Si shooter avec son téléphone est chose aisée pour de nombreux utilisateurs de smartphones — moi la première —, faire un travail photographique méritant d’être partagé n’est pas le lot de chacun. L’océan d’images que nous offre la toile chaque jour peut nous donner le tournis. Alors dans ce flux incessant, des séries tout d’abord confidentielles se voient relayées et partagées, au grand étonnement de leur créateur, surpris de cet enthousiasme.
C’est le cas de Jean-Fabien Leclanche et de son regard photographique sur ce petit "bout du monde" de l’Est parisien qu’est Montreuil.

Enseignant à la Sorbonne, spécialiste des nouveaux médias et fort d'une pratique journalistique de 20 ans, les mots semblent être de prime abord le mode de narration privilégié de Jean-Fabien. C’est en posant ses valises à Montreuil, son smartphone toujours en poche et les yeux aux aguets, que sa curiosité aiguisée pour l’autre prend forme sous un autre mode opératoire : la photographie.

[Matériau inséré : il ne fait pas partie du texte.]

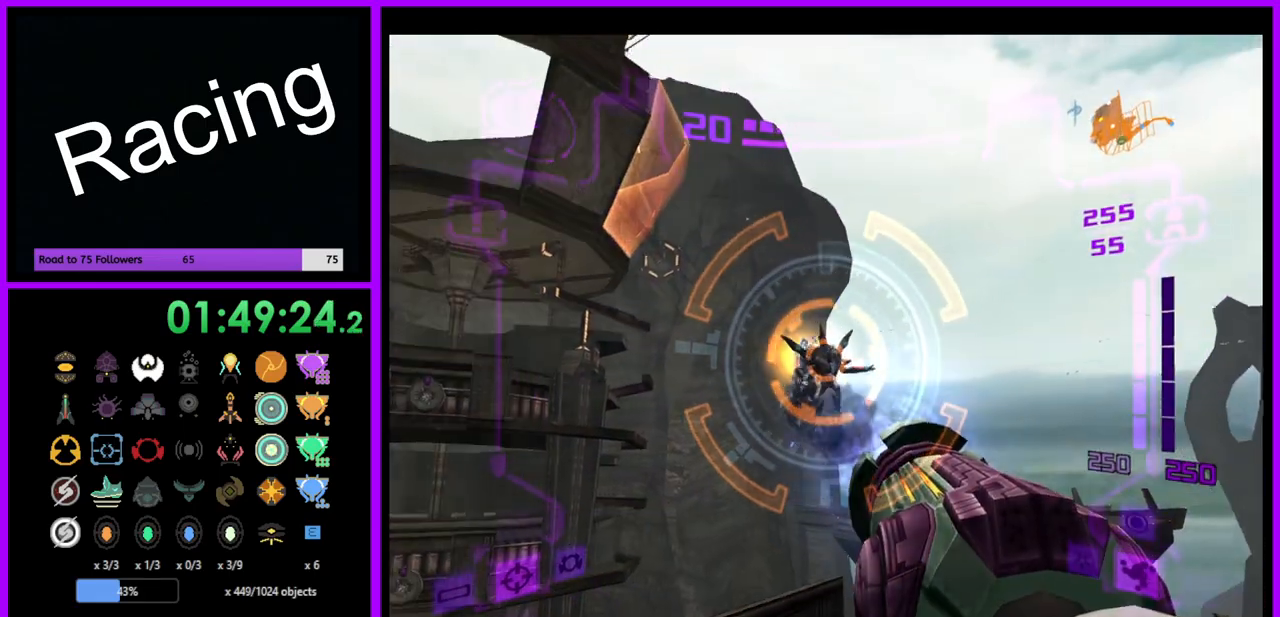
{"buttons": ["L1"], "left_stick": "down", "right_stick": "center", "events": [[183, "left_stick", "down"], [500, "Y", "up"]]}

crédit photo : Jean-Fabien Leclanche

Plutôt que d'essayer d'imiter la qualité d'un reflex numérique, qu’il utilise par ailleurs pour d’autres projets, il embrasse l'ordinaire de la vie réelle dans les rues montreuilloises avec la prise de vue intuitive qu'offre ce type d’appareil. Il capture ainsi des moments vulnérables, fragments d’instantané et de spontanéité, au hasard des rues de ce petit monde bien vivant, loin des chaussées bien lisses de certaines avenues parisiennes. La banlieue souvent marginalisée et mal-aimée retrouve ici toute son aura. Montreuil aux mille visages devient, à travers l’objectif de Jean-Fabien, la scène du " théâtre de la vie", dont les acteurs sont les passants, les habitants, les commerçants. Des portraits comme des fenêtres ouvertes sur ces anonymes ou figures locales qui constituent la diversité et la richesse de cette ville.

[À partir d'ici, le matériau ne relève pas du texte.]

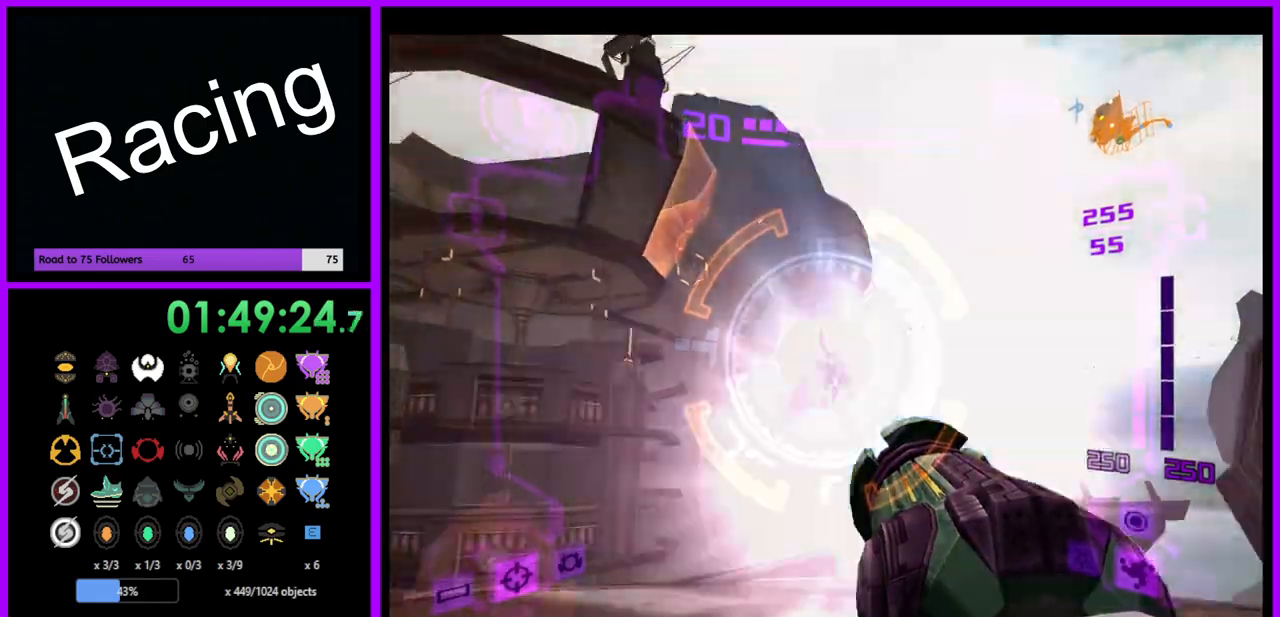
{"buttons": [], "left_stick": "left", "right_stick": "center", "events": [[33, "left_stick", "down-left"], [100, "L1", "up"], [233, "left_stick", "left"]]}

crédit photo : Jean-Fabien Leclanche

Photographier dans la rue est un acte révélateur de l’attitude du photographe. Dans les détails, et les paysages humains/urbains de Montreuil, on constate de la joie, des rires, de la complicité, mais surtout de la chaleur. Un œil bienveillant sur ses contemporains que l’on ne se lasse pas de suivre dans Good Morning Montreuil, opus édité en 2015 par les Éditions de Juillet, et déjà réédité. Jean-Fabien adoptant le format carré pour ses photographies, cet ouvrage ne pouvait en faire autrement, laissant la part belle aux clichés.

crédit photo : Jean-Fabien Leclanche

Good Morning Montreuil n’est qu’une infime partie du travail photographique de Jean-Fabien. Posant son iPhone pour d’autres boîtiers, il détaille avec autant d’acuité visuelle là où le mènent ses pas. Les séries "Portraits chinois", "Shoot & Talk", "Le Démon des Anges" ou bien encore "Song to the Siren" prolongent l'immersion dans l’univers de "ce petit producteur d’histoires vraies", comme il aime à se nommer.

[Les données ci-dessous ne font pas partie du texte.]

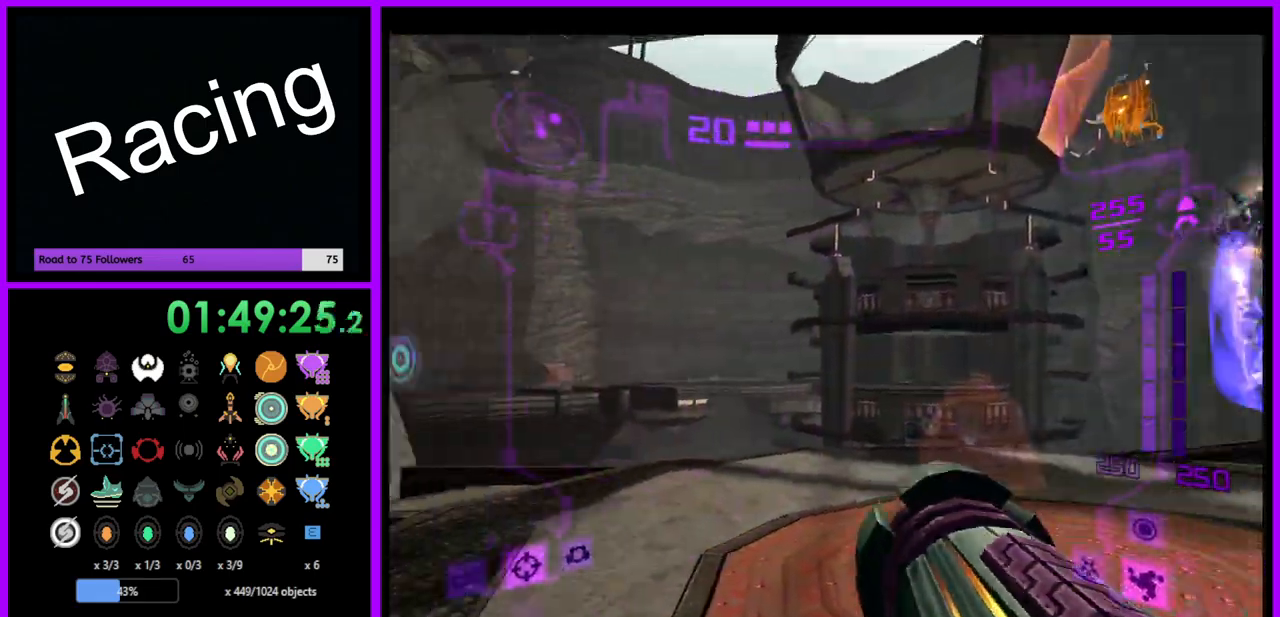
{"buttons": ["L1"], "left_stick": "up", "right_stick": "center", "events": [[233, "left_stick", "up"], [250, "L1", "down"]]}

Focus Numérique – Comment vous a été donné le goût de la photographie et plus précisément  parler de vos contemporains ?

Jean-Fabien Leclanche – Mon rapport à la photographie est le fruit d’une série de hasards et d’incidents, car je n’ai jamais volontairement décidé de devenir photographe un jour. Je viens de la presse écrite culturelle et donc plutôt des mots. J’ai toujours travaillé avec des photographes, dans le monde de la musique notamment, sans pour autant avoir moi-même l'idée d’appuyer sur un déclencheur. C’est l’arrivée du numérique, des premiers Coolpix puis des smartphones et des médias sociaux qui m’ont entraîné vers cette pratique. Disons que c’est mon côté geek, passionné par les médias et les technologies qui m’ont fait basculer de la curiosité amusée pour ces outils à une pratique devenue un vocabulaire indispensable.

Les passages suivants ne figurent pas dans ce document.